Go template function

Sonia's answer is technically correct but left me even more confused. Here's how I eventually got it working:

t, err := template.New("_base.html").Funcs(funcs).ParseFiles("../view/_base.html", "../view/home.html")
if err != nil {
    fmt.Fprint(w, "Error:", err)
    fmt.Println("Error:", err)
    return
}
err = t.Execute(w, data)
if err != nil {
    fmt.Fprint(w, "Error:", err)
    fmt.Println("Error:", err)
}

The name of the template is the bare filename of the template, not the complete path. Execute will execute the default template provided it's named to match, so there's no need to use ExecuteTemplate.

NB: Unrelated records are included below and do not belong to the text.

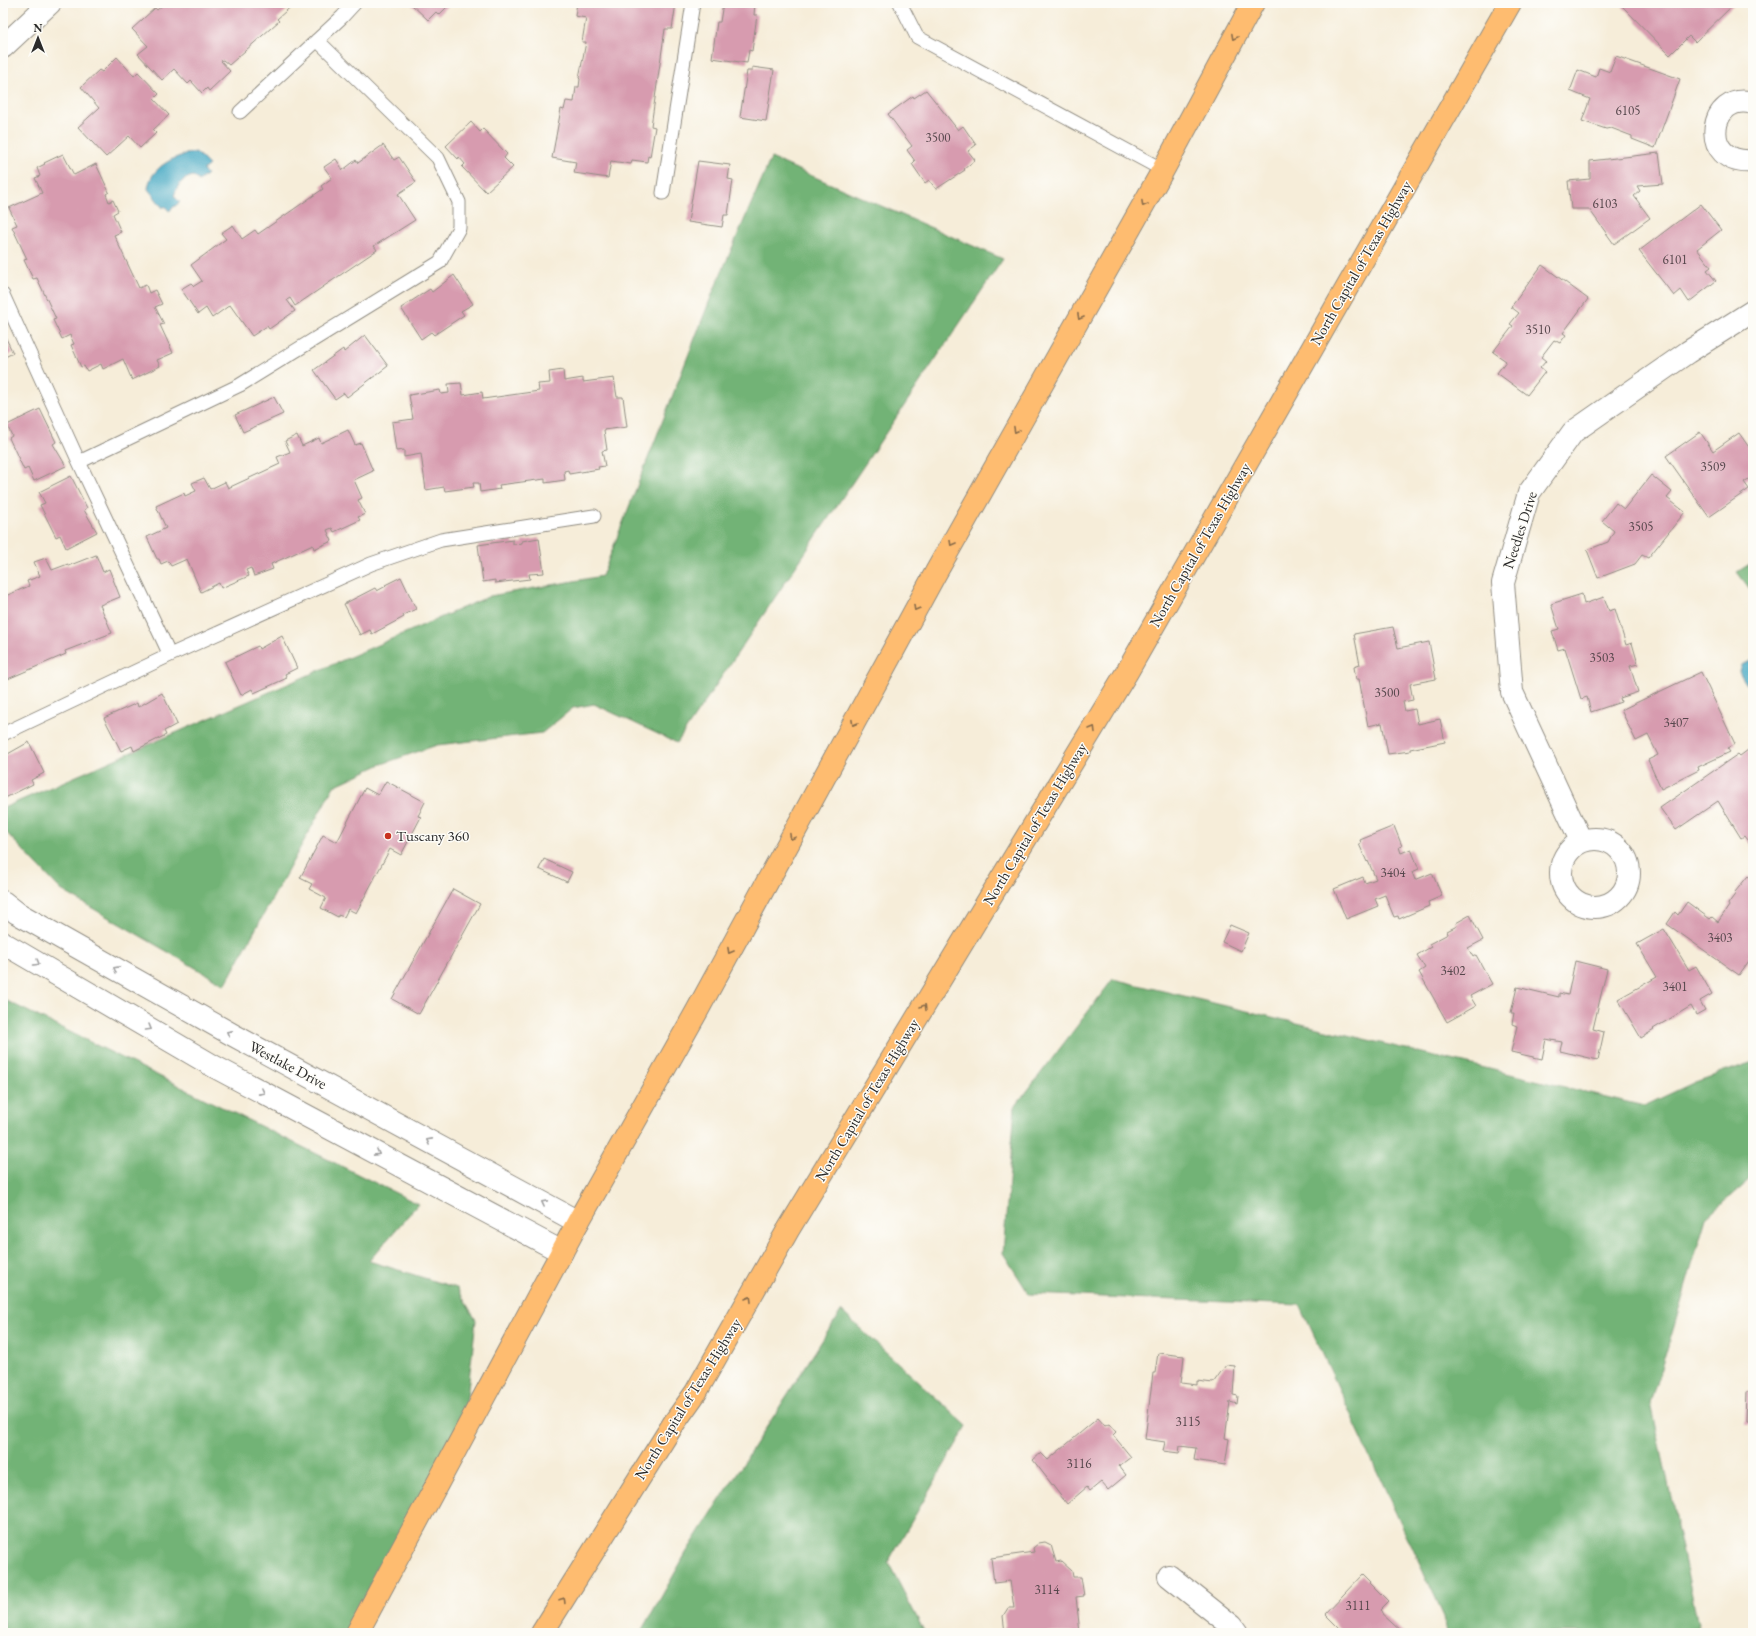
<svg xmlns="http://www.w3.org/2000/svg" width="1756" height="1636" viewBox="0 0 1756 1636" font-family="'EB Garamond',serif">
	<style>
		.forest { fill: #72b376; stroke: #4e6f50 }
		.water { fill: #43a7c3; stroke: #376977 }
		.building { fill: #d79baf }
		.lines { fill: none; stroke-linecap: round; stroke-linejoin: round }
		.lane-casing { stroke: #908c82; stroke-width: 15 }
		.street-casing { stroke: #908c82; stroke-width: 24 }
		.highway-casing { stroke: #908c82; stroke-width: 24 }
		.lane { stroke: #fff; stroke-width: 13 }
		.street { stroke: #fff; stroke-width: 22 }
		.highway { stroke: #febc70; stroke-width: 22 }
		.oneway { stroke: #8a6c4a }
		.oneway2 { stroke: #a0a0a0 }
		.poi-dot { fill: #c8321e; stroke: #fdfcf7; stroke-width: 1.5 }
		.labels { text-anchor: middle; stroke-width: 3; stroke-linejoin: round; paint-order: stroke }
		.number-label { font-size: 13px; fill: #56474c }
		.street-label { font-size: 15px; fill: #2b2b2b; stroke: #fdfcf7 }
		.poi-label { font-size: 15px; fill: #2b2b2b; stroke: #fdfcf7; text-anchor: start }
	</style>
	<rect width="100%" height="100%" fill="#fdfcf7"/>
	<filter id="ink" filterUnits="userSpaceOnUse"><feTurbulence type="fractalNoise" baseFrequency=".025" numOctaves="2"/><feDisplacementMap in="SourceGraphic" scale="8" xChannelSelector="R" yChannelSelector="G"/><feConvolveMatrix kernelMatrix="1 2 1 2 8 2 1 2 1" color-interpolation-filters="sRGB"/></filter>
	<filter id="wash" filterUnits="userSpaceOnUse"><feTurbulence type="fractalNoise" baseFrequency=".012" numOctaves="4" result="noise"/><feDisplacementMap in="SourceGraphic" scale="16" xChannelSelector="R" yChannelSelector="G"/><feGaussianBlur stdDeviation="0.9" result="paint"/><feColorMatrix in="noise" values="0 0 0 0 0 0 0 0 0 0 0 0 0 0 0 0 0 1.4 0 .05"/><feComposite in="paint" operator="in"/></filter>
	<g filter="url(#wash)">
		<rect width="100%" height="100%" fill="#f6edd9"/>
		<path class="forest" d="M 771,158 L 1003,259 L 677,743 L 594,704 L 573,708 L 542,733 L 437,745 L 379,765 L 334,786 L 225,985 L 61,890 L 3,829 L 3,808 L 490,596 L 602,576 L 713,292 Z
			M 1753,562 L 1753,593 L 1737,572 Z
			M 1113,979 L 1644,1106 L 1695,1082 L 1753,1062 L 1753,1176 L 1706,1218 L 1651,1403 L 1700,1633 L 1447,1633 L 1444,1616 L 1300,1305 L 1029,1294 L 1003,1253 L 1015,1107 Z
			M 3,997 L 7,1001 L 418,1204 L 369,1261 L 457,1288 L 476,1320 L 465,1415 L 346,1633 L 3,1633 Z
			M 841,1311 L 967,1426 L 888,1562 L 925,1633 L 641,1633 L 686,1553 Z"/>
		<path class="water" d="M 196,152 L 209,165 L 203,170 L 207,174 L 199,181 L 193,176 C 182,179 178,184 174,196 L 180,202 L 169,211 L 165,206 L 163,208 L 148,189 C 150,166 177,155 196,152 Z
			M 1751,661 L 1753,661 L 1753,704 L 1751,703 L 1749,688 L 1739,672 L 1741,665 Z"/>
		<g id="blocks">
			<path class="building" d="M 165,3 L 295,3 L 277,19 L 279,21 L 229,65 L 223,60 L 221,61 L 230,71 L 209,91 L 207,88 L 202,93 L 191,81 L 188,84 L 174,69 L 162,80 L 138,54 L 148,46 L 132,29 L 155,8 L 157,10 Z
				M 410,3 L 451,3 L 439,15 L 436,12 L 428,20 Z
				M 577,3 L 676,3 L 672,29 L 665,29 L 651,126 L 655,127 L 650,157 L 648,156 L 647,162 L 632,160 L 631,164 L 611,161 L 608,178 L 574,173 L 576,162 L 552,158 L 561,109 L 564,110 L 566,101 L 574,102 L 576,87 L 579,87 L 580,79 L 579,78 L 586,42 L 582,42 L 586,18 L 575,16 Z
				M 723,3 L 755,3 L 754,15 L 757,15 L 752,51 L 749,50 L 747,63 L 712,58 L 717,22 L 720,22 Z
				M 1625,3 L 1732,3 L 1733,5 L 1695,42 L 1689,36 L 1670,55 L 1622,6 Z
				M 1616,56 L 1680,79 L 1655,148 L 1632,139 L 1632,136 L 1611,128 L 1606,129 L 1582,121 L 1590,99 L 1570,91 L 1578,70 L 1596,77 L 1599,68 L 1610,72 Z
				M 117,57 L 134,76 L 138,72 L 159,94 L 154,99 L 169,115 L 153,130 L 156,133 L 140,148 L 129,136 L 106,157 L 78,127 L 99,108 L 81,87 L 99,70 L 102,72 Z
				M 752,67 L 774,70 L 766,121 L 740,117 L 747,71 L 752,71 Z
				M 926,90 L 958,130 L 963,126 L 976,145 L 968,151 L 975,160 L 964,169 L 965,170 L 936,189 L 929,180 L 925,183 L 912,164 L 915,161 L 907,150 L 912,146 L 888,114 L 913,96 L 914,98 Z
				M 471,122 L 480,132 L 483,129 L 507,154 L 504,158 L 513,167 L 486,192 L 462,167 L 465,164 L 459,157 L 458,159 L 446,146 Z
				M 383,145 L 394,160 L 399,157 L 416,182 L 398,194 L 415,220 L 374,246 L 377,250 L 295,306 L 290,298 L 287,300 L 295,311 L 269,329 L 267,326 L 252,336 L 230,305 L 212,318 L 206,308 L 198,314 L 181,289 L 191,283 L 194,286 L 202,281 L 191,265 L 226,239 L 221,233 L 233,225 L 242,239 L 255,230 L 258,234 L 323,189 L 321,186 L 332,178 L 324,167 L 336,159 L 343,170 L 356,160 L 358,163 Z
				M 1659,153 L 1663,184 L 1637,186 L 1640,191 L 1634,196 L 1650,218 L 1614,244 L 1589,209 L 1571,209 L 1568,181 L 1590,179 L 1590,161 Z
				M 63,154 L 74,175 L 96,164 L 109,192 L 106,194 L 109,202 L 113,200 L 118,211 L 113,214 L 121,232 L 114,235 L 139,288 L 146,285 L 149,293 L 155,290 L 162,304 L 155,307 L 164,324 L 160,325 L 173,353 L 157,360 L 160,366 L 132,380 L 123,359 L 103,369 L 101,364 L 87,371 L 84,366 L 81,367 L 71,345 L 74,344 L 70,335 L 62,339 L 53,320 L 56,319 L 37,278 L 33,279 L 24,260 L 27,259 L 12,227 L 17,225 L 9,208 L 42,193 L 35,178 L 40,176 L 37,168 L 45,164 L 44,163 Z
				M 698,161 L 730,165 L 728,179 L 733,180 L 728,215 L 724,215 L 722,227 L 688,222 Z
				M 1701,204 L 1721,230 L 1697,249 L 1711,267 L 1707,270 L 1716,281 L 1689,302 L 1681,290 L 1674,296 L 1639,251 Z
				M 1542,265 L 1588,299 L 1563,333 L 1566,335 L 1560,343 L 1554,340 L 1541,357 L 1546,361 L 1540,368 L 1545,372 L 1527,395 L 1497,373 L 1506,361 L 1493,352 L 1513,326 L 1510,324 L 1519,313 L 1511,307 Z
				M 454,275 L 473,304 L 461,311 L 464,315 L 434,335 L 431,332 L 421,339 L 401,308 L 430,289 L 432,292 Z
				M 3,332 L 13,353 L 3,358 Z
				M 365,335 L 388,366 L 347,397 L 344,393 L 335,399 L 314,370 L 343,349 L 344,352 Z
				M 563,370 L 564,381 L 583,378 L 583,382 L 614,378 L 617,397 L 623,397 L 627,427 L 604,430 L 607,450 L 602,451 L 605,466 L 598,467 L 599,469 L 569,474 L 568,470 L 564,471 L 565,480 L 545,483 L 545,479 L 499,485 L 500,489 L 480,492 L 479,483 L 473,483 L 474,487 L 445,491 L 444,487 L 426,490 L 421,454 L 404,457 L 404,450 L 396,451 L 392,422 L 413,419 L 409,395 L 440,390 L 441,394 L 449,393 L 448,384 L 461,383 L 463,395 L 482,392 L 483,399 L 539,391 L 538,384 L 550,383 L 549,372 Z
				M 274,397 L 283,414 L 243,432 L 235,415 Z
				M 40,409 L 56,442 L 53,444 L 66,466 L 34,481 L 28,468 L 24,470 L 9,438 L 12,436 L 7,425 Z
				M 348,430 L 355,445 L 361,443 L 373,471 L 354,480 L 362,498 L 358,500 L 365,514 L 358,517 L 360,520 L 334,532 L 332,528 L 327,530 L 332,541 L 314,549 L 313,545 L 271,564 L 273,569 L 254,576 L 251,568 L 246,570 L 249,576 L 221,588 L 219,583 L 201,592 L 187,559 L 171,566 L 168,561 L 161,564 L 159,559 L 157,559 L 147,537 L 166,528 L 156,506 L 184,493 L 185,496 L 196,491 L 192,483 L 204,478 L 210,489 L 225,482 L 228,488 L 280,464 L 277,457 L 290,452 L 285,441 L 297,435 L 302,446 L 319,438 L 321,443 Z
				M 1700,432 L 1713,451 L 1739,433 L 1753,453 L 1753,476 L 1744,482 L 1749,489 L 1709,517 L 1666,456 Z
				M 1651,475 L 1672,492 L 1667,498 L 1685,512 L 1648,558 L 1642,555 L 1635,564 L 1598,578 L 1587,550 L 1608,542 L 1614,531 L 1602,521 L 1616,503 L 1624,509 Z
				M 71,476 L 87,508 L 84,510 L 97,532 L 66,548 L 60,535 L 56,537 L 40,505 L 45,503 L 39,492 Z
				M 539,538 L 544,573 L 529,574 L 530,579 L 495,583 L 495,580 L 483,582 L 478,545 L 513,540 L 513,544 L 522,543 L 522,541 Z
				M 96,555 L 103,572 L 109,569 L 120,597 L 100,605 L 112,633 L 65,651 L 66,654 L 3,681 L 3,597 L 29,586 L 27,581 L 40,576 L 34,562 L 46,558 L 52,570 L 68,564 L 68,566 Z
				M 401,577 L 416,609 L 403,615 L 404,617 L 372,634 L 370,630 L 360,635 L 344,604 L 375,588 L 377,591 L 386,586 L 385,585 Z
				M 1582,594 L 1584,604 L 1604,597 L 1609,611 L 1615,609 L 1626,645 L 1632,643 L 1638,664 L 1630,666 L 1638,692 L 1620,698 L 1621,702 L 1591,712 L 1587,697 L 1581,699 L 1565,648 L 1558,650 L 1552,631 L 1559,629 L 1551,604 Z
				M 1393,627 L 1398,648 L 1429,642 L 1436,679 L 1410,684 L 1413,700 L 1403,702 L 1405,711 L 1415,709 L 1418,724 L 1440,719 L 1445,742 L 1410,749 L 1410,751 L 1388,754 L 1382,723 L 1368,726 L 1359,679 L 1356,679 L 1354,667 L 1360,665 L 1354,634 Z
				M 282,636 L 297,668 L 285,674 L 287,678 L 254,693 L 252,689 L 241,695 L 225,662 L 258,646 L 259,649 Z
				M 1701,672 L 1735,744 L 1727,748 L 1730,752 L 1698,767 L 1699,770 L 1661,789 L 1648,760 L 1658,755 L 1648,735 L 1636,741 L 1621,710 Z
				M 162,693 L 177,724 L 164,731 L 166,735 L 134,751 L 132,746 L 121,751 L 104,718 L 137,703 L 138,707 Z
				M 29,742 L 44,773 L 31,780 L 33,784 L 3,799 L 3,749 L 6,755 Z
				M 1748,750 L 1753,757 L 1753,848 L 1744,836 L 1741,838 L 1718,801 L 1676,830 L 1660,808 L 1738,754 L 1740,756 Z
				M 386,781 L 425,802 L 418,816 L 421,817 L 401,855 L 390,849 L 356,913 L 348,909 L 344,917 L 338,915 L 338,917 L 321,908 L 326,898 L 309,889 L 312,884 L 300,878 L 323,835 L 337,842 L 365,788 L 378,795 Z
				M 1394,826 L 1402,846 L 1399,847 L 1401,853 L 1411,849 L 1419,869 L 1412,872 L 1415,880 L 1432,873 L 1442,896 L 1428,902 L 1429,906 L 1399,919 L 1398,916 L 1394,917 L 1385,895 L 1375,899 L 1378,906 L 1346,919 L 1334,889 L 1363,877 L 1365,883 L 1376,879 L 1368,861 L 1367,862 L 1359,844 L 1361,843 L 1360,840 Z
				M 544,859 L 572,872 L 567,882 L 539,869 Z
				M 1748,876 L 1753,880 L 1753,951 L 1749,957 L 1751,958 L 1739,975 L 1667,924 L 1675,912 L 1678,915 L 1687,902 L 1710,919 L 1712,917 L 1718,922 L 1729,906 L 1728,904 L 1736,893 L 1735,892 Z
				M 453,889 L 480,904 L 419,1014 L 392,999 Z
				M 1470,915 L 1483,940 L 1468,948 L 1473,957 L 1476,955 L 1492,984 L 1470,996 L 1476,1006 L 1447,1022 L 1419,972 L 1425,968 L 1417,955 L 1431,947 L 1429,944 L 1448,934 L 1447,931 L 1457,926 L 1456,923 Z
				M 1230,925 L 1249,933 L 1241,951 L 1222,942 Z
				M 1664,929 L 1689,970 L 1696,966 L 1712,994 L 1700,1001 L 1705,1010 L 1696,1015 L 1691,1006 L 1653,1029 L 1654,1030 L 1641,1038 L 1618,999 L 1657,977 L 1637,944 Z
				M 1575,961 L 1607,969 L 1593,1029 L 1604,1032 L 1598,1060 L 1560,1051 L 1562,1042 L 1546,1039 L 1542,1059 L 1511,1052 L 1517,1026 L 1512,1024 L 1514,1013 L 1511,1013 L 1517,987 L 1559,997 L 1559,993 L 1568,995 Z
				M 1158,1353 L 1184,1356 L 1181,1383 L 1197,1385 L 1197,1381 L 1213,1383 L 1226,1365 L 1235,1366 L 1233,1395 L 1238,1396 L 1237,1404 L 1230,1402 L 1225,1438 L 1229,1439 L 1225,1465 L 1194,1460 L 1196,1448 L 1180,1446 L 1179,1453 L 1163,1451 L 1165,1442 L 1145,1439 L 1153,1373 L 1155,1373 Z
				M 1746,1391 L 1753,1391 L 1753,1424 L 1745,1424 Z
				M 1098,1418 L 1105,1426 L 1109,1424 L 1116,1432 L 1113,1435 L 1131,1457 L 1119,1466 L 1126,1475 L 1108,1490 L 1101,1482 L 1090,1491 L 1087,1487 L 1067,1504 L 1033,1460 L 1041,1453 L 1048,1460 Z
				M 1045,1542 L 1051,1545 L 1056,1562 L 1061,1561 L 1072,1571 L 1073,1577 L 1081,1577 L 1084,1596 L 1076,1597 L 1080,1633 L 1005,1633 L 1003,1616 L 1008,1608 L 1014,1608 L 1010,1581 L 994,1583 L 991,1558 L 1034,1552 L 1033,1548 L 1039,1543 Z
				M 1362,1575 L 1388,1601 L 1379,1610 L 1404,1633 L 1344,1633 L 1325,1614 Z"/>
		</g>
	</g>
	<g filter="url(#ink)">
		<use href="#blocks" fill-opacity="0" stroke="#908c82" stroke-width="1"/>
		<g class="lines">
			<g class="lane-casing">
				<path id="lane" d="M 900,3 L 917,37 L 1163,170
					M 240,112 L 342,17 L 355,3
					M 663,193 L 693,3
					M 3,295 L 79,462 L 170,655
					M 79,462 L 240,385 L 440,262 L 459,228 L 459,202 L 438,158 L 317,40
					M 3,734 L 170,655 L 371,564 L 441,540 L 594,516"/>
			</g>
			<g class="street-casing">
				<path id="street" d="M 3,47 L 50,3
					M 1753,103 C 1709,90 1697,166 1753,161
					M1561 873a34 34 0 1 1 68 0a34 34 0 1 1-68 0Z
					M 1581,841 L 1512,692 L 1503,583 L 1529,493 L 1573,432 L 1688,352 L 1753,311
					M 3,902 L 17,913 L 233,1035 L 578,1222
					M 3,943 L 215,1067 L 562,1252
					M 1169,1576 L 1232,1626 L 1237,1633"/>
			</g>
			<g class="highway-casing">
				<path id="highway" d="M 357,1633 L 578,1222 L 697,1011 L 935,574 L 1163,170 L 1253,3
					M 542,1633 L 674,1423 L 696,1392 L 788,1230 L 1127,672 L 1510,3"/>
			</g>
			<use href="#lane" class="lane"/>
			<use href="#street" class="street"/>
			<use href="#highway" class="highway"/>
		</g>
		<defs><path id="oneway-chevron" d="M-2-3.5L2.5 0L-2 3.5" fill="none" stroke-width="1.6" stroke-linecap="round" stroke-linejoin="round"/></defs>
		<g class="oneway">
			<use href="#oneway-chevron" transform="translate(1234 37) rotate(118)"/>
			<use href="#oneway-chevron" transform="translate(1144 204) rotate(119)"/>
			<use href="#oneway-chevron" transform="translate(1080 317) rotate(119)"/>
			<use href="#oneway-chevron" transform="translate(1016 430) rotate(119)"/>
			<use href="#oneway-chevron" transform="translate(952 543) rotate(119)"/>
			<use href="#oneway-chevron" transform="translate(916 608) rotate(119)"/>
			<use href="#oneway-chevron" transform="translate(854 723) rotate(119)"/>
			<use href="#oneway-chevron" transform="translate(1093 729) rotate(-59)"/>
			<use href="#oneway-chevron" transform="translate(792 837) rotate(119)"/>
			<use href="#oneway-chevron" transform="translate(730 951) rotate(119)"/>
			<use href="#oneway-chevron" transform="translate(924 1007) rotate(-59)"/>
			<use href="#oneway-chevron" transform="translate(749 1299) rotate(-60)"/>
			<use href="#oneway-chevron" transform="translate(563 1600) rotate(-58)"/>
		</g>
		<g class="oneway2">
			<use href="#oneway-chevron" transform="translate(37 963) rotate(30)"/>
			<use href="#oneway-chevron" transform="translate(116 969) rotate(-151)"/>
			<use href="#oneway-chevron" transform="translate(149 1028) rotate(30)"/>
			<use href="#oneway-chevron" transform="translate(229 1033) rotate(-151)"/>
			<use href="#oneway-chevron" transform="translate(262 1092) rotate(28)"/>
			<use href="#oneway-chevron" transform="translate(429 1141) rotate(-152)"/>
			<use href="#oneway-chevron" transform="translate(377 1153) rotate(28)"/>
			<use href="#oneway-chevron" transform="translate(544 1203) rotate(-152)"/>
		</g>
	</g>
	<circle class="poi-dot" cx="388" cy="836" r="4"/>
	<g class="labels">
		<g class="number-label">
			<text x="1628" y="115">6105</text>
			<text x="938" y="142">3500</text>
			<text x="1605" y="208">6103</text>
			<text x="1675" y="264">6101</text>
			<text x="1538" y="334">3510</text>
			<text x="1713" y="471">3509</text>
			<text x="1641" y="531">3505</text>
			<text x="1602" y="662">3503</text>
			<text x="1387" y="697">3500</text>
			<text x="1676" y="727">3407</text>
			<text x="1393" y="877">3404</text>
			<text x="1720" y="942">3403</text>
			<text x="1453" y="975">3402</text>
			<text x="1675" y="991">3401</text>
			<text x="1188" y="1426">3115</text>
			<text x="1079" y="1468">3116</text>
			<text x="1047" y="1594">3114</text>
			<text x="1358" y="1610">3111</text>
		</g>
		<g class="street-label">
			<text transform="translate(1361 263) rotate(-60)" y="5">North Capital of Texas Highway</text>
			<text transform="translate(1520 530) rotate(-72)" y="5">Needles Drive</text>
			<text transform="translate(1200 545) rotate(-60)" y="5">North Capital of Texas Highway</text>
			<text transform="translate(1035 824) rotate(-59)" y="5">North Capital of Texas Highway</text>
			<text transform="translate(288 1065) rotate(28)" y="5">Westlake Drive</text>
			<text transform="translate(867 1100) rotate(-59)" y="5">North Capital of Texas Highway</text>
			<text transform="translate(688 1399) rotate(-58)" y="5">North Capital of Texas Highway</text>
		</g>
		<g class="poi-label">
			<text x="396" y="841">Tuscany 360</text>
		</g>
	</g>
	<rect width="1756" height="1636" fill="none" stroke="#fdfcf7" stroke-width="16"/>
	<g transform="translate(38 38)" stroke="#fdfcf7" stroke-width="3" paint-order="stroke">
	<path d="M0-3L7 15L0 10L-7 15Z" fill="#2b2b2b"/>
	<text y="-6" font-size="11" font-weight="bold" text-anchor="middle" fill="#2b2b2b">N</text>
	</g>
</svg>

In this case, _base.html file is the outermost container, eg:

<!DOCTYPE html>
<html><body>
<h1>{{ template "title" }}</h1>
{{ template "content" }}
</body></html>

while home.html defines the specific parts:

{{ define "title" }}Home{{ end }}

{{ define "content" }}
Stuff
{{ end }}

ParseFiles could probably use better documentation. A template object can have multiple templates in it and each one has a name. If you look at the implementation of ParseFiles, you see that it uses the filename as the template name inside of the template object. So, name your file the same as the template object, (probably not generally practical) or else use ExecuteTemplate instead of just Execute.